Suara.com - Vaksin adalah cara terbaik untuk mencegah berbagai penyakit, tak terkecuali campak. Namun, banyak orang tua khawatir karena anaknya demam usai vaksin. Lantas, apakah demam setelah vaksin campak adalah hal yang normal?
Sebelumnya, perlu Anda tahu bahwa campak adalah penyakit menular yang sangat mudah menyebar dan menyebabkan komplikasi serius, terutama pada anak-anak. Jika dibiarkan, campak bisa menyebabkan pneumonia, diare parah, ensefalitis, hingga ancaman pada nyawa. Karena itulah, pemerintah terus menggalakkan vaksin guna meminimalkan risiko tertular campak dan munculnya komplikasi pada anak-anak yang terserang penyakit ini.
Apakah demam setelah vaksin campak normal?
Ya, demam setelah imunisasi campak merupakan salah satu efek samping yang cukup sering terjadi dan umumnya tidak berbahaya. Kondisi ini menandakan bahwa sistem kekebalan tubuh sedang bekerja merespons vaksin yang diberikan serta mulai membentuk perlindungan terhadap virus campak. Dengan kata lain, tubuh sedang membangun antibodi untuk melawan infeksi di masa mendatang.
Biasanya, demam yang muncul bersifat ringan, dengan suhu tubuh umumnya tidak melebihi 38,5°C, dan berlangsung sekitar 1–2 hari. Demam setelah imunisasi terjadi karena respons alami dari sistem imun terhadap kandungan vaksin.
Saat vaksin campak masuk ke dalam tubuh, sistem kekebalan akan bereaksi dengan memproduksi antibodi, yang terkadang disertai peradangan ringan dan peningkatan suhu tubuh sebagai bagian dari proses tersebut.

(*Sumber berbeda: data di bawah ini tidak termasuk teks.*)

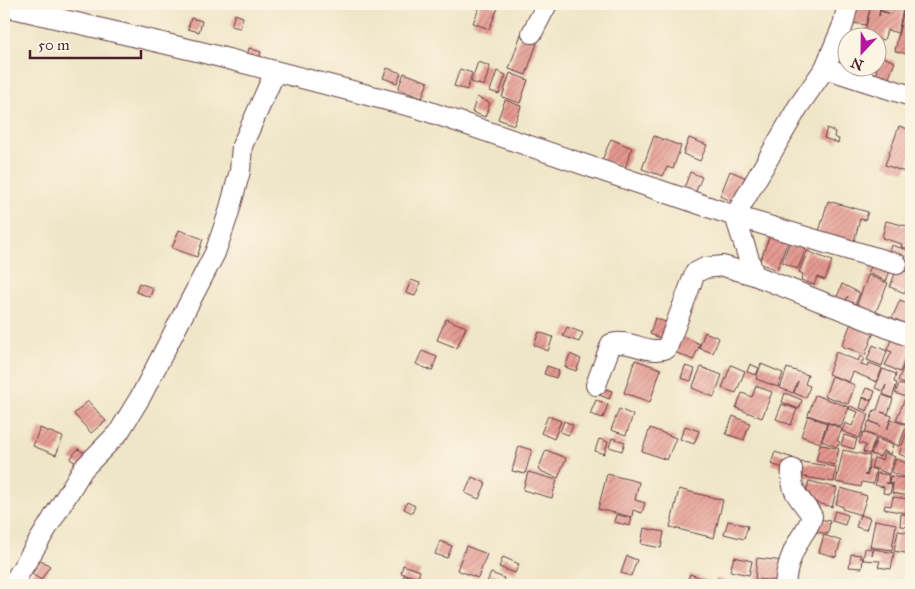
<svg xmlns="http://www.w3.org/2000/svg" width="915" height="589" viewBox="0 0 915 589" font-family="'IM FELL Great Primer',serif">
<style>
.building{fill:url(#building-hatch)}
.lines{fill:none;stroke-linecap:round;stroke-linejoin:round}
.minor-casing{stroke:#633d42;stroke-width:22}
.minor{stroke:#fff;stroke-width:20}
</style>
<defs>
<pattern id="building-hatch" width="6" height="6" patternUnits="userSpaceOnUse" patternTransform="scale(1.25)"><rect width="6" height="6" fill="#e59890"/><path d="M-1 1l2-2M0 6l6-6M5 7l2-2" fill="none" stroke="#bc7b76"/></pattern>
</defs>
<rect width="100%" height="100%" fill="#fcf5e5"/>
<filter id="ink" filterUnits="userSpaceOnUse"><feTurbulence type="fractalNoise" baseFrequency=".02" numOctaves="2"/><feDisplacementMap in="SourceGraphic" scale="10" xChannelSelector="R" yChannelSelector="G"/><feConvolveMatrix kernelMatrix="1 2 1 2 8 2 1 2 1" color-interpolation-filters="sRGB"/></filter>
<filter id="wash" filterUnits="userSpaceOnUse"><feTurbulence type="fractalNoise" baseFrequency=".0096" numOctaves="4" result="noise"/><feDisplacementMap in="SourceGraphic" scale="20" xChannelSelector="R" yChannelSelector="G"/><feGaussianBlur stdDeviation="1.12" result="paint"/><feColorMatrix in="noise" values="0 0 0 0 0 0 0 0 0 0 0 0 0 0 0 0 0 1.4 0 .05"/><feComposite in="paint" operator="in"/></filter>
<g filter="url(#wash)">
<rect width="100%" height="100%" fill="#efe5c7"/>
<g id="blocks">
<path class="building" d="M481,4H488L498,8L489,29L473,23Z
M857,4L870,7L871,4H880L879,16L880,11L891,14L880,10L881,4L904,5L898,33L887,30L884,40L878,39V38L864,36L870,9L866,25L853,23Z
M905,4H911V55L895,51Z
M235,14L243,17L240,28L231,26Z
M191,18L202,21L199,32L188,29Z
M521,34L538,40L526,75L509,69Z
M249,48L261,52L258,63L246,60Z
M878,55L895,62L887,83L874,78L877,70L872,68H878Z
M478,62L490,66L484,86L471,82Z
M387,68L401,73L397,83L383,78Z
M460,69L472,73L467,90L454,86Z
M497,71L506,75L499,94L490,91Z
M404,73L428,82L422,98L398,89Z
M510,73L528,80L520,103L502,97Z
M477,97L490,103L485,117L472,112Z
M505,100L521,106L514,125L498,119Z
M899,126L911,130V156L905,172L885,165Z
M827,128L835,132L834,137L839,139L838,143L824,138Z
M654,136L681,146L673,169L667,167L663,176L642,169Z
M689,138L707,145L700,161L683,154Z
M611,139L632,148L625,168L602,160Z
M730,171L749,179L739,204L720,196Z
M690,172L702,177L694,196L683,191Z
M828,201L868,212L865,220L860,219L853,245L818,235Z
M886,221L911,227V249L901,247L902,244L882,238Z
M179,230L203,239L197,257L172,248Z
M772,230L790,236L777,270L759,263Z
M791,239L807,245L798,269L782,262Z
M891,245L911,251L907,264L887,258Z
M807,251L832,261L825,280L817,277L814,285L801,280L803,274L799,272Z
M873,262L891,269L886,281L868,273Z
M897,268L911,273L905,293L890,287Z
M868,275L888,283L875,314L856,307Z
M411,280L420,283L415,296L406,293Z
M139,283L153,288L150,297L136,292Z
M842,284L860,293L854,307L844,304L848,296L845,301L837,297Z
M900,300L911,305V319L909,325L892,318Z
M655,318L673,325L667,341L650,334Z
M446,319L466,327L457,348L437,340Z
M851,323L874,332L865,355L842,346Z
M567,327L583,333L579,342L563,336Z
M539,332L553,337L548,351L534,345Z
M705,332L719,338L713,353L699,348Z
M677,334L700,344L693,360L670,350Z
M892,337L911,345L900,372L885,365L892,352L887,350Z
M873,345L887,351L882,366L867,360Z
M911,348V380L909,386L898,381Z
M422,351L437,357L432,371L416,364Z
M836,352L858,361L860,356L864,358L861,365L868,367L869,363L882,368L877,382L853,372L849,382L828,374Z
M570,354L581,359L576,371L565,367Z
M635,360L661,369L650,402L624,393Z
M750,364L759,368L756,375L747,372Z
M761,364L783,373L778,387L756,379Z
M731,365L745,371L736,393L722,388Z
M547,366L559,370L556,378L544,374Z
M685,366L695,369L691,381L681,378Z
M701,367L722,375L714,397L692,388Z
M787,368L808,375L805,384L810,386L806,398L794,393L798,381L793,393L780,388Z
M883,369L896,374L894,382L897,383L892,398L883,394L886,385L883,391L875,388Z
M832,376L855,385L848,404L825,396Z
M899,384L910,387L911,384V399L895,393Z
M756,386L772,392L762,418L736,408L742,393L752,397Z
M600,387L612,391L609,399L597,394Z
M866,388L875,391L872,400L862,397Z
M785,393L802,400L799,409L782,402Z
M815,395L849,407L841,427L808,415Z
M882,395L893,399L888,414L881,412L892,416L887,429L891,420L907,425L899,446L865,432L869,421L881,426L870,421L874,410H877Z
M863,398L871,401L867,411L860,408Z
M905,398L911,401V413L907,424L896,420Z
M596,400L608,404L603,418L590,414Z
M88,401L106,421L91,433L74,414Z
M782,404L797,409L791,425L776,419Z
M850,406L869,414L859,438L842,431L845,423L852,426L858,412L849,409Z
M619,409L633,415L626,435L611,430Z
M548,416L561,421L554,439L541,433Z
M733,416L750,423L744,440L726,434Z
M808,416L827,423L820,443L801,436Z
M564,421L573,425L569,435L560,432Z
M828,423L842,429L837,441L840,442L837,447L822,441Z
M685,426L699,431L694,444L680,439Z
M909,426H911V459L899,454Z
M40,428L63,437L56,455L33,446Z
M650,428L676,438L667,460L642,451Z
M863,432L876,437L870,454L863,452L866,445L859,443Z
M844,435L857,439L854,449L841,445Z
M612,438L625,442L622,451L609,447Z
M599,439L608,442L604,454L595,451Z
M877,439L893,445L890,454L883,451L880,457L871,454Z
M820,444L839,449L835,465L816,461Z
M519,446L532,450L525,474L512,471Z
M78,449L90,456L82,467L70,459Z
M546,450L566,458L558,478L538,470Z
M843,450L870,456L867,474L864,475L867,476L869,468L876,470L873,484L862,482L861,487L836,482Z
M775,452L793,458L789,470L771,464Z
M884,453L895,457L889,474L871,467L874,458L882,460Z
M896,459L911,465L907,478L891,472Z
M801,462L836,467L834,482L799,476Z
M528,472L557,480L552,498L523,490Z
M877,473L889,475L888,483H886L892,484L890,494L883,493L884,487L875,485Z
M607,474L639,482L635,500L645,503L642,513L633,510L632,517L598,509Z
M890,476L911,479L910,496L892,493L893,484L889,483Z
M472,477L486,483L479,499L465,493Z
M809,481L837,488L832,507L804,499Z
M841,488L867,496L861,515L842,509L843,507L836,504Z
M679,489L723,500L714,538L670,527Z
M893,497L908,499L905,513L884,509L885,505L891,506Z
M407,502L415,506L412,513L404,509Z
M835,511L848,515L845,525L832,521Z
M901,514L911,515V527L900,526Z
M616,515L632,518L630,526L614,522Z
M860,515L870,518L866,530L856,527Z
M813,518L830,521L828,534L811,531Z
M875,520L896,524L892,550L870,547Z
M728,521L748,526L744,539L724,534Z
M644,528L664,532L661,548L641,544Z
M898,531L911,533V554L894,551Z
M824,535L841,541L836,557L819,552Z
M440,541L452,546L447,558L435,554Z
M466,546L487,554L478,578L457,570Z
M865,548L873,549L872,555L874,549L894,553L891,569L878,567L880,561L863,560Z
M851,554L861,555L860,558H863L862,568L849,567Z
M627,556L637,560L631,576L621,573Z
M503,557L519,564L515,573L499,567Z
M734,557L752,561L749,575L730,571Z
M757,558L784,561L782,581L755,579Z
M41,560L50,566L41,580L32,574Z
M403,565L420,571L418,578L401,573Z
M491,573L504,578L502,585H496L487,582Z
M690,574L713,582L712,585H686Z
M404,575L430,585H400Z
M717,578L727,581L725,585H715Z"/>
</g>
</g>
<g filter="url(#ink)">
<use href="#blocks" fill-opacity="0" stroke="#633d42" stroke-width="1"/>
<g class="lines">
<defs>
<path id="minor" d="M4,6L201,52L418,108L735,216L798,107L825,68L843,25L848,4
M532,33L547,4
M825,68L911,96
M735,216L897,264
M735,216L754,275
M596,385L611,344C630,338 648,356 667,348L695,273L705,268L723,266L754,275L911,337
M12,585L83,469L119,432L141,396L215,253L228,215L240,171L242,146L275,72
M785,585C786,567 792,552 801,537C806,529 810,525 812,516C800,497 790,494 792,469"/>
</defs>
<use href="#minor" class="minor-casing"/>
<use href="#minor" class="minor"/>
</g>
</g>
<rect width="915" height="589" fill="none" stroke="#fcf5e5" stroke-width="20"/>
<g transform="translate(862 52) rotate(202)"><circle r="24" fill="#fcf5e5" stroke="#b59f9b"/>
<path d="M0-4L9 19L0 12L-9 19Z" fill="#b5179e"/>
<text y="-8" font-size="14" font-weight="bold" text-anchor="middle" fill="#4a1f2b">N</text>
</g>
<path d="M30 50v8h111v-8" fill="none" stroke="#4a1f2b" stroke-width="2.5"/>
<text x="38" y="50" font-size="15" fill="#4a1f2b" stroke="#fcf5e5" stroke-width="4" paint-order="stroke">50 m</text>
</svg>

Gejala demam setelah vakin campak
Selain demam, berikut adalah kondisi yang cukup umum terjadi usai anak-anak mendapatkan vaksin
- Ruam ringan
- Batuk
- Rewel atau mudah marah
- Pilek
- Penurunan nafsu makan
- Nyeri di bekas suntikan
Beberapa efek samping lain mungkin muncul, segera pergi ke dokter jika Anda memiliki kekhawatiran terhadap kondisi tertentu.
Cara mengatasi demam setelah vaksin campak
Demam usai vaksin umumnya akan turun sendiri. Namun, Anda juga bisa mengupayakannya dengan berbagai cara berikut.
- Pastikan anak mendapatkan asupan cairan yang cukup, misalnya dengan memberinya air minum secara berkala.
- Jika anak masih mengonsumsi ASI, Anda dapat meningkatkan frekuensi pemberian ASI agar kebutuhan cairannya tetap terpenuhi.
- Kenakan pakaian yang longgar, berbahan tipis, dan nyaman agar tubuh anak tidak merasa terlalu panas.
- Anda juga bisa memandikan anak menggunakan air hangat untuk membantu menurunkan suhu tubuhnya secara perlahan.
- Lakukan kompres hangat pada beberapa bagian lipatan tubuh, seperti ketiak atau selangkangan, untuk membantu meredakan demam.
- Jika diperlukan, berikan obat penurun demam sesuai anjuran atau dosis yang dianjurkan.
- Biarkan anak beristirahat dengan cukup agar tubuhnya memiliki waktu untuk pulih.
- Berikan makanan yang sehat dan bergizi seimbang guna membantu menjaga daya tahan tubuhnya.
- Apabila area bekas suntikan tampak kemerahan atau bengkak, Anda dapat mengompresnya menggunakan air dingin.
Jika demam tidak juga membaik dan berlangsung lebih dari dua hari, sebaiknya Anda membawa anak untuk diperiksakan langsung ke dokter. Pemeriksaan ini penting untuk memastikan penyebab demam sehingga dokter dapat memberikan penanganan yang lebih tepat.
Baca Juga: Waspada! Kasus Campak Naik Akibat Rendahnya Cakupan Vaksinasi RI
Anda sebaiknya juga segera ke dokter jika demam mencapai di attas 39°C, anak kejang-kejang, tampak sangat lesu, ruam yang melebar, atau anak mengalami sesak napas.
Dibandingkan risiko efek samping, vaksin memberikan berbagai manfaat bagi anak. Karena itulah, jangan takut memberikan vaksin pada anak Anda. Vaksin juga merupakan upaya membentuk sistem kekebalan imunitas. Artinya, upaya ini juga mencegah penyebaran campak secara keseluruhan. Jika Anda masih memiliki kekhawatiran tertentu terkait vaksin campak, bicarakan dengan dokter.